The drone shoot-down came just days after the U.S. military blamed Iran for firing at—and missing—another drone flying over international waters. The U.S. also has accused the Iranian government of being behind six attacks on oil tankers in the Gulf of Oman over the past six weeks and launching rockets at several U.S.-linked facilities.

The uncertainty about who ordered the attack on the drone and why only makes a volatile situation more dangerous. While the U.S. and Iran both have said publicly that they don’t want war, both nations have taken steps toward — rather than away from — an escalating confrontation.

Earlier this week, the Pentagon announced 1,000 additional troops will be deployed to the Middle East for security and intelligence gathering. A squadron of 12 jet fighters, several spy planes, Patriot missile batteries, a B-52 bomber task force, the USS Abraham Lincoln aircraft carrier strike group and other military assets have already been dispatched to the region.

The White House invited Congressional leaders to a briefing Thursday afternoon about the tense standoff. Republicans and Democrats agree that Iran is a bad actor intent on expanding its influence in the Middle East, either directly as its military forces and Iranian-backed political groups have done in Iraq, or by funding and equipping proxies such as Hezbollah in Lebanon and Hamas in Gaza. But there is no consensus on how to respond.

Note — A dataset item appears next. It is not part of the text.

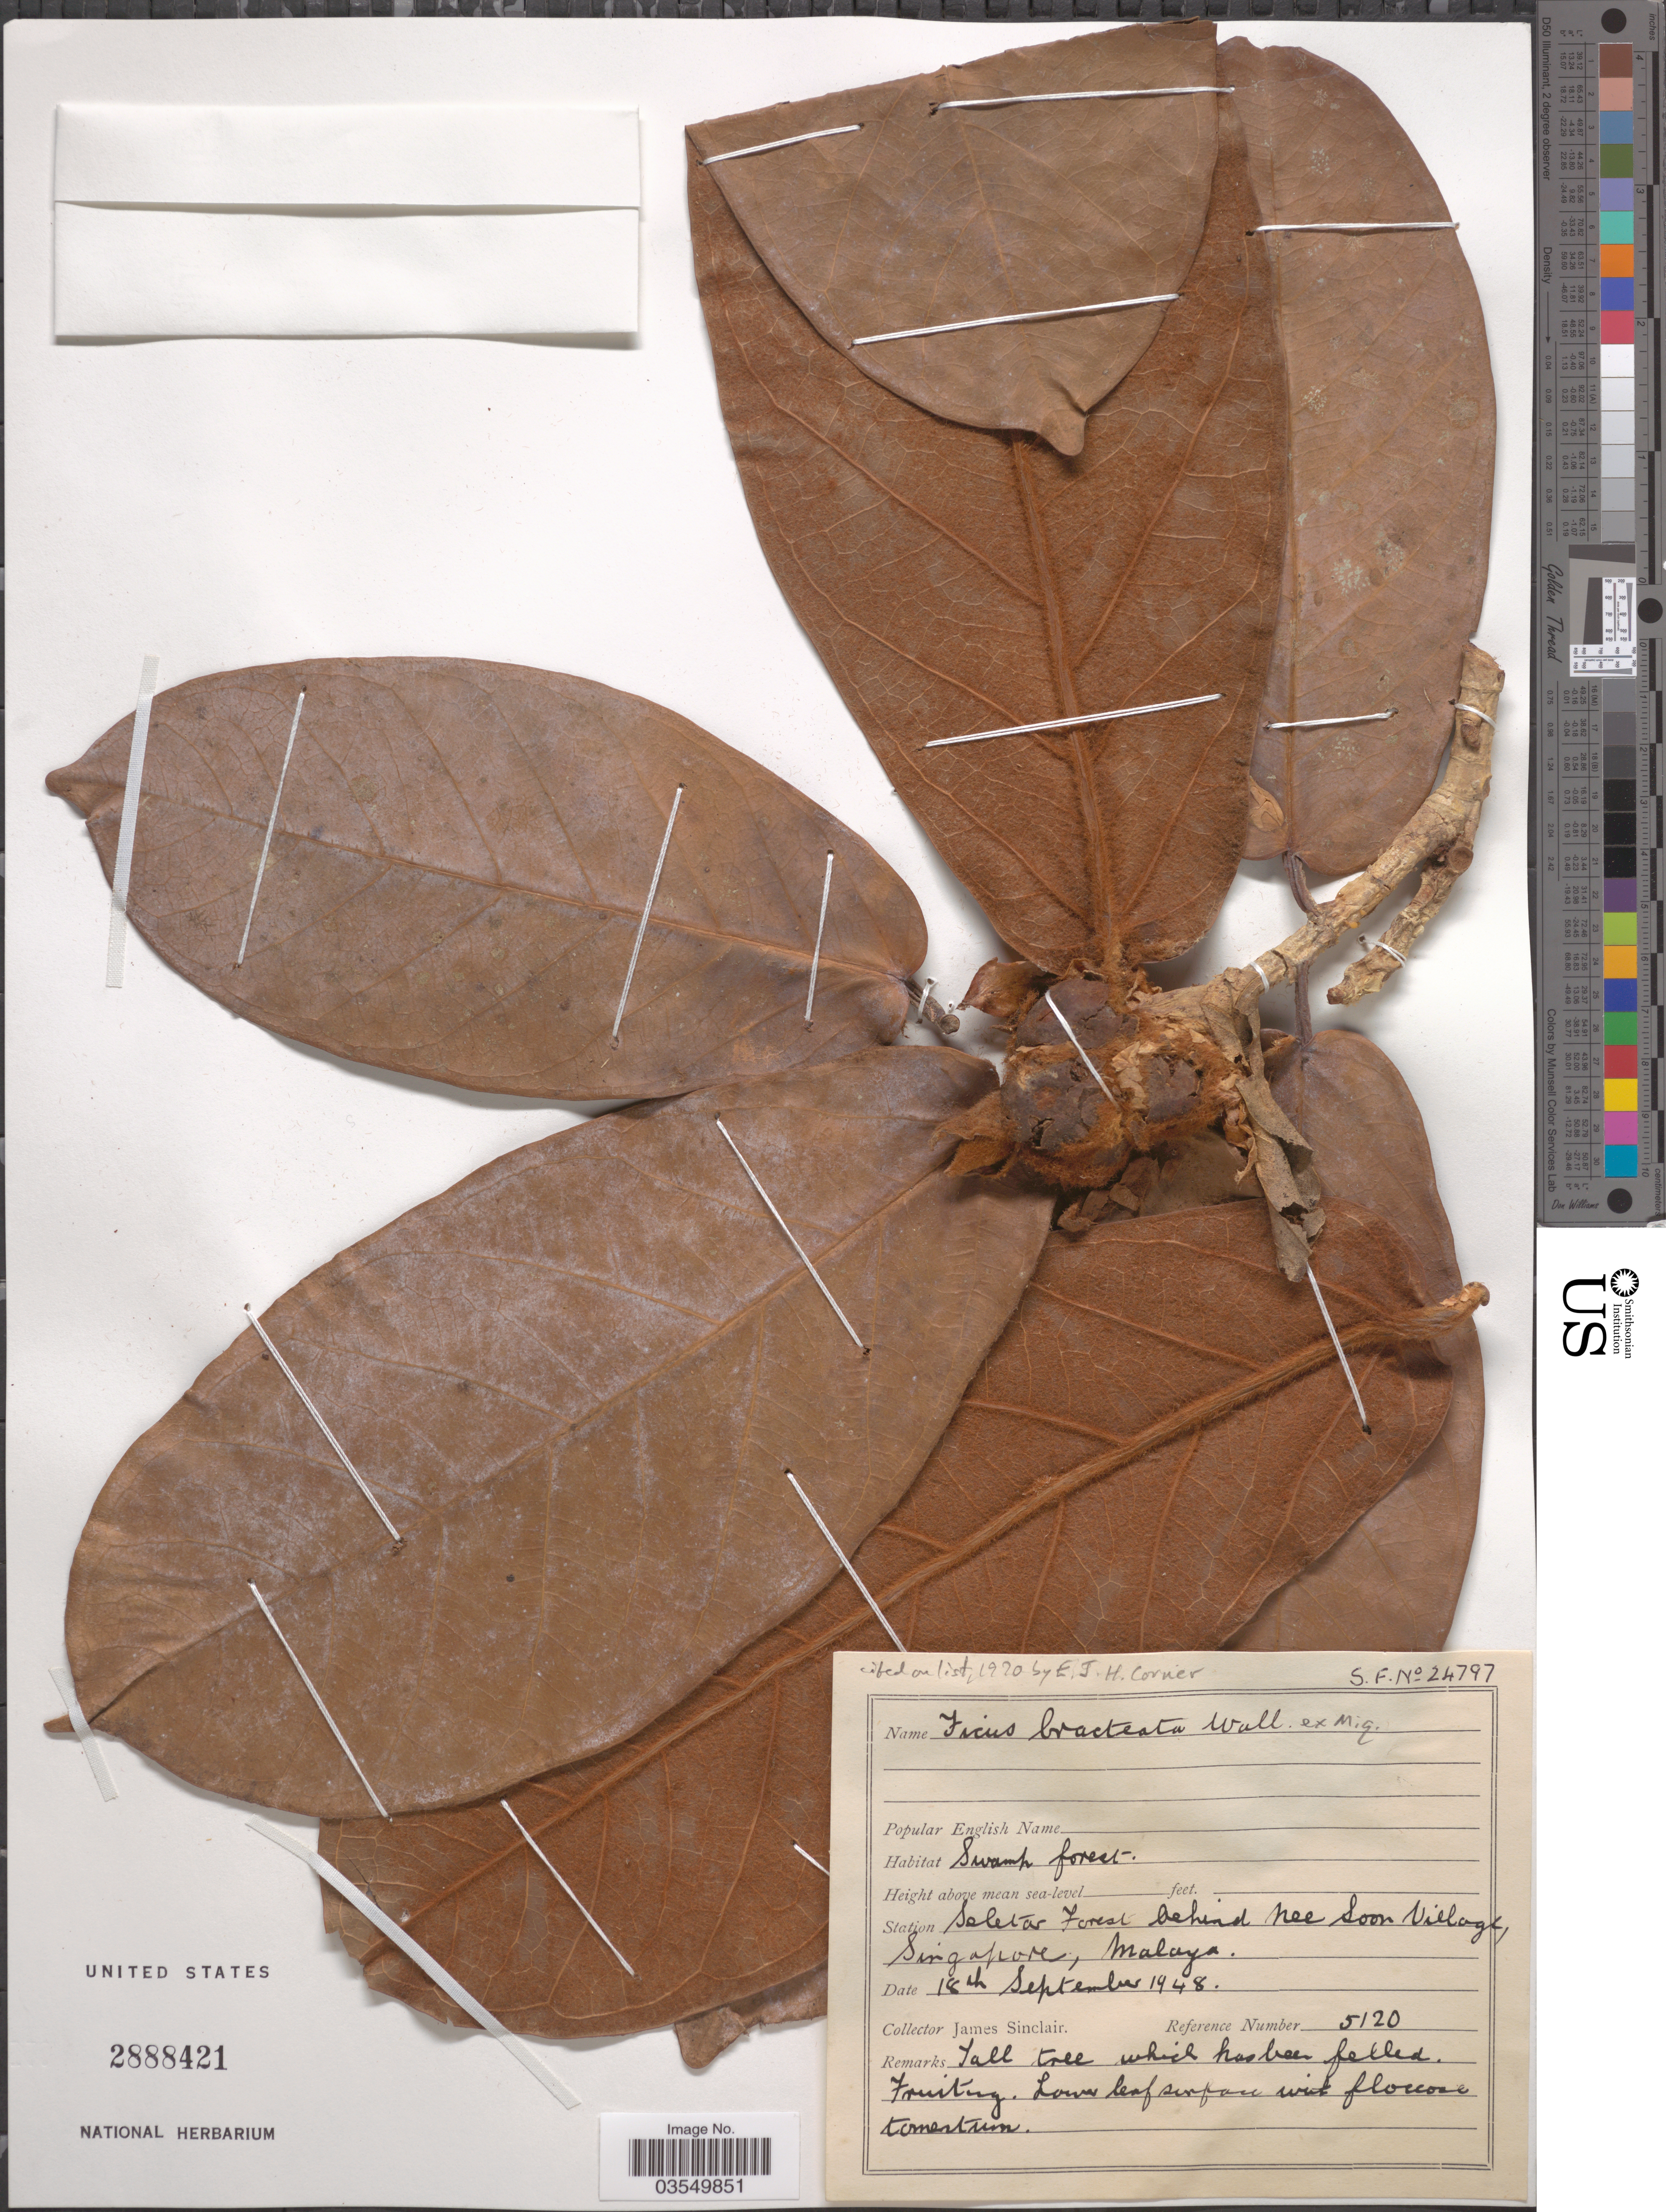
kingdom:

House Speaker Nancy Pelosi told reporters that “there’s no appetite to go to war in our country.” Meanwhile, Sen. Lindsey Graham, a South Carolina Republican and Trump ally, said if Iran was “itching for a fight, they’re going to get one.”

Sen. Jack Reed, a Rhode Island Democrat and the ranking member of the Senate Armed Services Committee, said after the White House briefing that in the meeting Trump repeated his suggestion that the shoot-down of the drone may have been accidental.

“President Trump suggested that Iran’s use of force to take down this surveillance drone in international air space may have been unintentional,” Reed said in a statement Thursday evening. “At a minimum, it illustrates the risk of miscalculation in what has become a highly pressurized situation.”